Opinião

NRP Mondego: a árvore e a floresta

André Pardal


Quase seis anos volvidos sobre o vergonhoso “incidente de Tancos”, que colocou a nu as enormes vulnerabilidades do ramo terrestre das Forças Armadas, eis que, em pleno maior conflito armado na Europa desde o final da Segunda Guerra Mundial e, curiosamente, no mesmo dia 11 de Março que marcou o início do “Verão Quente de 75”, a Marinha Portuguesa falha (não há outra forma de o dizer) uma missão fundamental de soberania – o acompanhamento de um navio russo ao largo do arquipélago da Madeira – por recusa de parte da guarnição em embarcar.

Em reacção a este gravíssimo incidente diplomático, disciplinar e político, como habitualmente – e salvo raras excepções – discute-se a árvore, e não a floresta.

Se da extrema-esquerda, que nega a invasão russa, historicamente defensora da anarquia, da desordem e da irresponsabilidade, a “solidariedade” – individual ou via “eternos” representantes de classe – não surpreende, já dos restantes, novos ou velhos representantes de algo, seja por mera táctica eleitoral, sentimento antimilitar primário ou mero desconhecimento do funcionamento das instituições, outra perspicácia e sentido de Estado se esperava.

A mim, como cidadão português, mais do que o incumprimento da missão de soberania nacional ou a própria “desobediência”, o que mais me comoveu foi a chegada “apoteótica” e com “direito” a hino nacional – em pleno aeroporto – dos militares em causa.

Um Estado que permite que o principal alicerce da sua soberania – aquele que lhe deu e assegura a independência nacional – vacile não se dá ao respeito e não merece o respeito de nenhum outro.

E porque será que, perante a gravidade de tal situação, os principais responsáveis do Estado – por esta ordem: comandante supremo, Governo e (recentemente reforçado nas suas competências) chefe de Estado-Maior-General das Foças Armadas – deixaram isolado na “ponte de comando” o almirante CEMA, o único que – obviamente, sujeito a críticas – exerceu a nobre e difícil arte de comandar?

Que contraste – curioso – quando, no rescaldo de Tancos, com direito a reunião das quatro chefias militares em São Bento, o (à data) CEMGFA se augurou em porta-voz e descodificador da situação para os portugueses, e o sempre presente Presidente da República, num ápice, acompanhou in loco a situação.

Contudo, o que verdadeiramente deveria estar a ser discutido e a preocupar os portugueses – a floresta – são as causas e motivações do incidente.

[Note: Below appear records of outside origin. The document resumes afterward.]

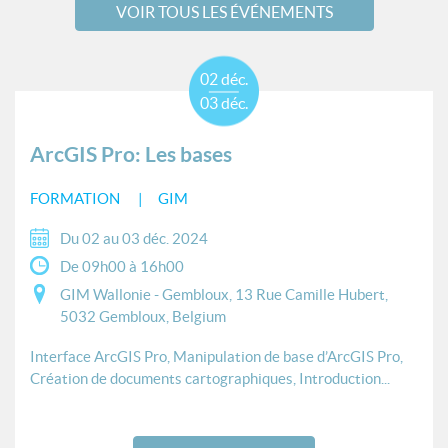
VOIR TOUS LES ÉVÉNEMENTS
02 déc.
03 déc.
ArcGIS Pro: Les bases
FORMATION
GIM
Du 02 au 03 déc. 2024
De 09h00 à 16h00
GIM Wallonie - Gembloux, 13 Rue Camille Hubert,
5032 Gembloux, Belgium
Interface ArcGIS Pro, Manipulation de base d’ArcGIS Pro,
Création de documents cartographiques, Introduction...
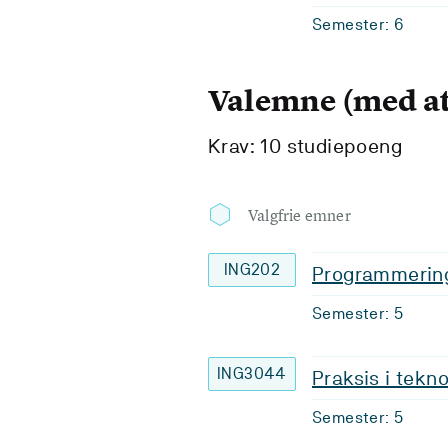
Semester: 6
Valemne (med at
Krav: 10 studiepoeng
Valgfrie emner
ING202
Programmering
Semester: 5
ING3044
Praksis i tekn
Semester: 5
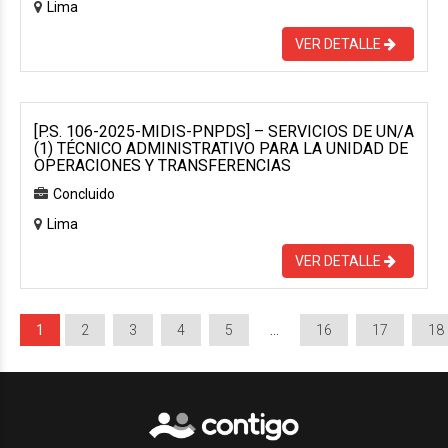
Lima
VER DETALLE
[P.S. 106-2025-MIDIS-PNPDS] – SERVICIOS DE UN/A
(1) TÉCNICO ADMINISTRATIVO PARA LA UNIDAD DE
OPERACIONES Y TRANSFERENCIAS
Concluido
Lima
VER DETALLE
1
2
3
4
5
…
16
17
18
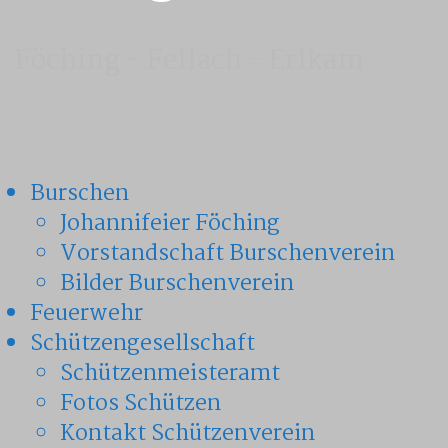
Föching - Fellach - Erlkam
Burschen
Johannifeier Föching
Vorstandschaft Burschenverein
Bilder Burschenverein
Feuerwehr
Schützengesellschaft
Schützenmeisteramt
Fotos Schützen
Kontakt Schützenverein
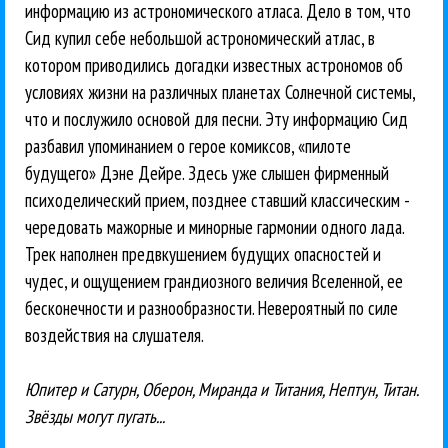
информацию из астрономического атласа. Дело в том, что
Сид купил себе небольшой астрономический атлас, в
котором приводились догадки известных астрономов об
условиях жизни на различных планетах Солнечной системы,
что и послужило основой для песни. Эту информацию Сид
разбавил упоминанием о герое комиксов, «пилоте
будущего» Дэне Дейре. Здесь уже слышен фирменный
психоделический прием, позднее ставший классическим -
чередовать мажорные и минорные гармонии одного лада.
Трек наполнен предвкушением будущих опасностей и
чудес, и ощущением грандиозного величия Вселенной, ее
бесконечности и разнообразности. Невероятный по силе
воздействия на слушателя.
Юпитер и Сатурн, Оберон, Миранда и Титания, Нептун, Титан.
Звёзды могут пугать...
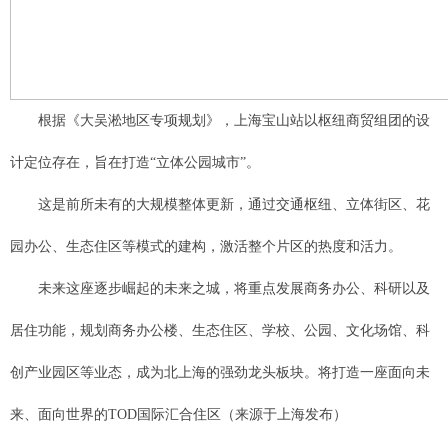
根据《大吴淞地区专项规划》，上海宝山站以枢纽商贸组团的设
计定位存在，旨在打造“立体公园城市”。
这是前所未有的大规模整体更新，通过交通枢纽、立体街区、花
园办公、生态住区等模式的建构，激活整个片区的热度和活力。
未来这座逐步崛起的未来之城，将重点发展商务办公、科研以及
居住功能，规划商务办公楼、生态住区、学校、公园、文化场馆、科
创产业园区等业态，成为北上海的强劲龙头板块。将打造一座面向未
来、面向世界的TOD国际汇合住区（来源于上海发布）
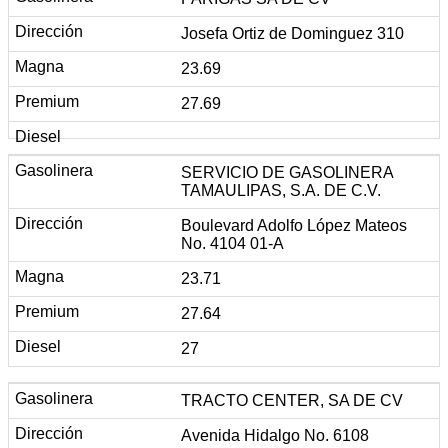
Josefa Ortiz de Dominguez 310
23.69
27.69
SERVICIO DE GASOLINERA
TAMAULIPAS, S.A. DE C.V.
Boulevard Adolfo López Mateos
No. 4104 01-A
23.71
27.64
27
TRACTO CENTER, SA DE CV
Avenida Hidalgo No. 6108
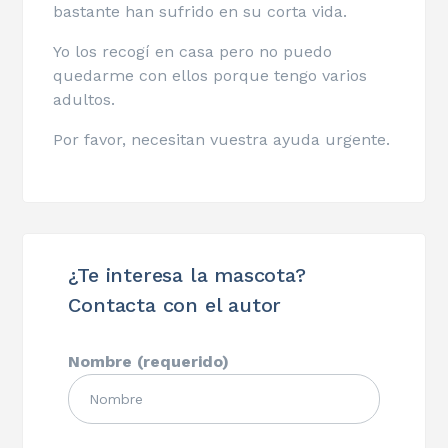
bastante han sufrido en su corta vida.
Yo los recogí en casa pero no puedo
quedarme con ellos porque tengo varios
adultos.
Por favor, necesitan vuestra ayuda urgente.
¿Te interesa la mascota?
Contacta con el autor
Nombre (requerido)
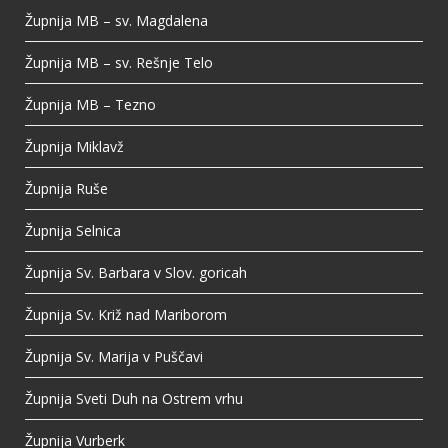
Župnija MB – sv. Magdalena
Župnija MB – sv. Rešnje Telo
Župnija MB – Tezno
Župnija Miklavž
Župnija Ruše
Župnija Selnica
Župnija Sv. Barbara v Slov. goricah
Župnija Sv. Križ nad Mariborom
Župnija Sv. Marija v Puščavi
Župnija Sveti Duh na Ostrem vrhu
Župnija Vurberk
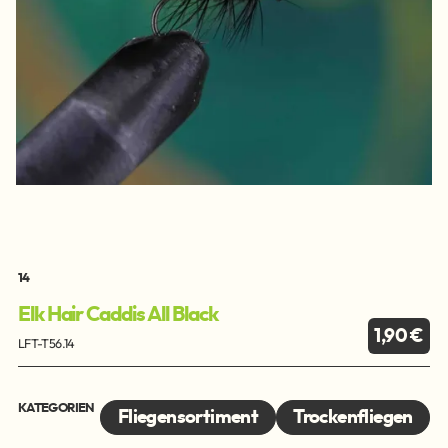
14
Elk Hair Caddis All Black
1,90 €
LFT-T56.14
KATEGORIEN
Fliegensortiment
Trockenfliegen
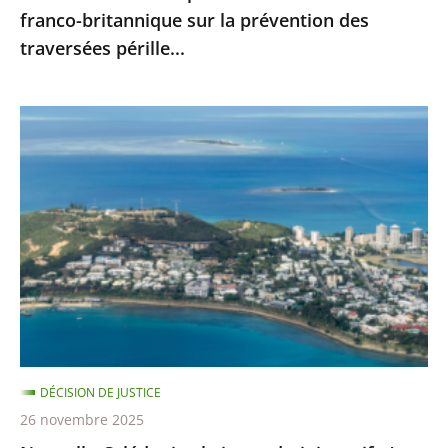
franco-britannique sur la prévention des
franco-
traversées pérille...
britannique
sur
la
Nouvelle-
prévention
Calédonie
des
:
traversées
le
pérille...
juge
administratif
n’est
pas
compétent
pour
DÉCISION DE JUSTICE
se
26 novembre 2025
prononcer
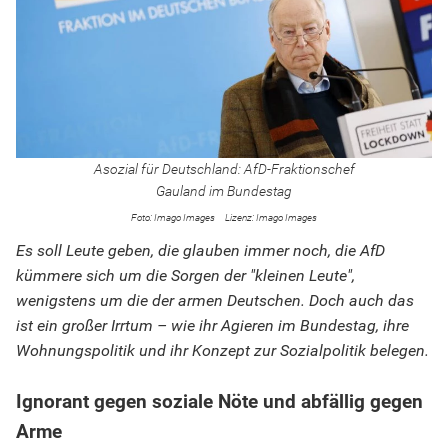
Asozial für Deutschland: AfD-Fraktionschef
Gauland im Bundestag
Imago Images
Imago Images
Es soll Leute geben, die glauben immer noch, die AfD
kümmere sich um die Sorgen der "kleinen Leute",
wenigstens um die der armen Deutschen. Doch auch das
ist ein großer Irrtum – wie ihr Agieren im Bundestag, ihre
Wohnungspolitik und ihr Konzept zur Sozialpolitik belegen.
Ignorant gegen soziale Nöte und abfällig gegen
Arme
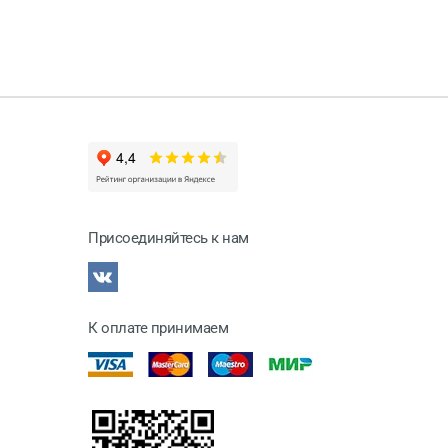
Присоединяйтесь к нам
К оплате принимаем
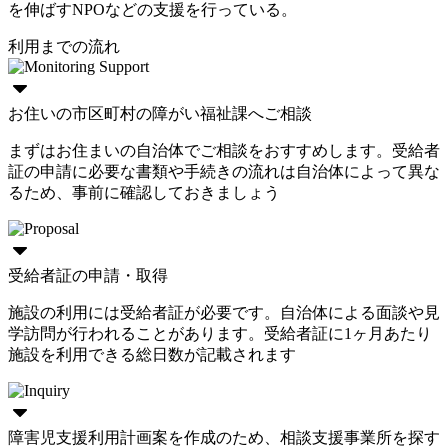
を伸ばすNPOなどの支援を行っている。
利用までの流れ
お住いの市区町村の障がい福祉課へご相談
まずはお住まいの自治体でご相談をおすすめします。受給者
証の申請に必要な書類や手続きの流れは自治体によって異な
るため、事前に確認しておきましょう
受給者証の申請・取得
施設の利用には受給者証が必要です。自治体による面談や見
学訪問が行われることがあります。受給者証に1ヶ月あたり
施設を利用できる総日数が記載されます
障害児支援利用計画案を作成のため、相談支援事業所を探す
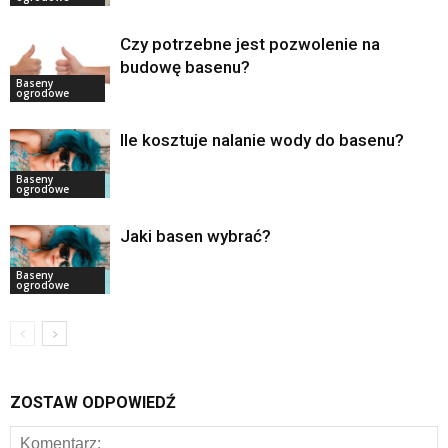
Czy potrzebne jest pozwolenie na
budowę basenu?
Baseny
ogrodowe
Ile kosztuje nalanie wody do basenu?
Baseny
ogrodowe
Jaki basen wybrać?
Baseny
ogrodowe
ZOSTAW ODPOWIEDŹ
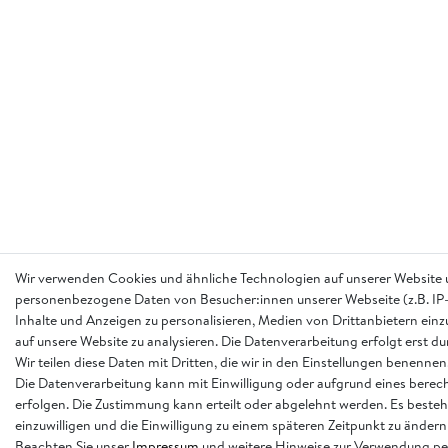
Wir verwenden Cookies und ähnliche Technologien auf unserer Website 
personenbezogene Daten von Besucher:innen unserer Webseite (z.B. IP-
Inhalte und Anzeigen zu personalisieren, Medien von Drittanbietern einz
auf unsere Website zu analysieren. Die Datenverarbeitung erfolgt erst d
Wir teilen diese Daten mit Dritten, die wir in den Einstellungen benennen
Die Datenverarbeitung kann mit Einwilligung oder aufgrund eines berech
erfolgen. Die Zustimmung kann erteilt oder abgelehnt werden. Es besteh
einzuwilligen und die Einwilligung zu einem späteren Zeitpunkt zu ändern
Beachten Sie unser
Impressum
und weitere Hinweise zur Verwendung p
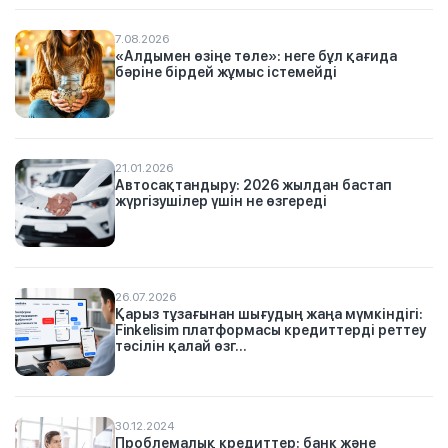
7.08.2026
«Алдымен өзіңе төле»: неге бұл қағида
бәріне бірдей жұмыс істемейді
21.01.2026
Автосақтандыру: 2026 жылдан бастап
жүргізушілер үшін не өзгереді
26.07.2026
Қарыз тұзағынан шығудың жаңа мүмкіндігі:
Finkelisim платформасы кредиттерді реттеу
тәсілін қалай өзг...
30.12.2024
Проблемалық кредиттер: банк және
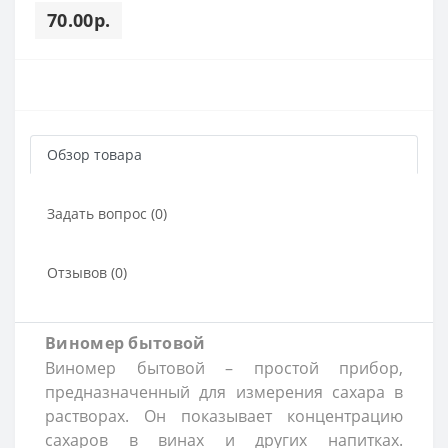
70.00р.
Обзор товара
Задать вопрос (0)
Отзывов (0)
Виномер бытовой
Виномер бытовой – простой прибор,
предназначенный для измерения сахара в
растворах. Он показывает концентрацию
сахаров в винах и других напитках.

O gritante – com a complacência de todos os governos, sem excepção – desinvestimento político, financeiro, logístico, e na maior riqueza de todas as organizações, humano que levou as Forças Armadas ao actual estado de verdadeira indigência, para mais com uma guerra “à porta”.

Onde estão o esforço nacional e a solidariedade para com o povo ucraniano, pelos quais muitos rasgaram as vestes?

Onde está a prioridade do mar, tantas e tantas vezes apregoada por decisores públicos nacionais em roteiros, academias ou megalómanas conferências internacionais?

Onde estão as lições aprendidas com o falhanço de Tancos e o crescente descontentamento nas fileiras?

Onde se encontra a preocupação social – sociológica até, para que metade do actual Governo perceba – quando se faz com que jovens, homens e mulheres, em contrapartida de pouco mais que o salário mínimo nacional, despendam dias e dias (mais de 500 seguidos em estado de prontidão, como era o caso desta guarnição) no mar?

Quem, nestas condições, pretende servir Portugal no mar, em terra ou no ar, correndo o risco de “sacrifício da própria vida”?

Já dizia Napoleão: “Um exército marcha sobre o seu estômago!”

A história nacional (e mundial) encontra-se repleta de maus exemplos no que ao desinvestimento na defesa e segurança nacional dizem respeito, com os resultados desastrosos que bem se conhecem.

Nada do que agora sucede é inédito, e os verdadeiros responsáveis – actuais e anteriores decisores políticos e militares – deverão ter a plena consciência de que as Forças Armadas, neste estado, navegam, andam e voam sobre um autêntico barril de pólvora prestes a explodir. O país deverá arrepiar caminho – como um todo – antes que seja tarde.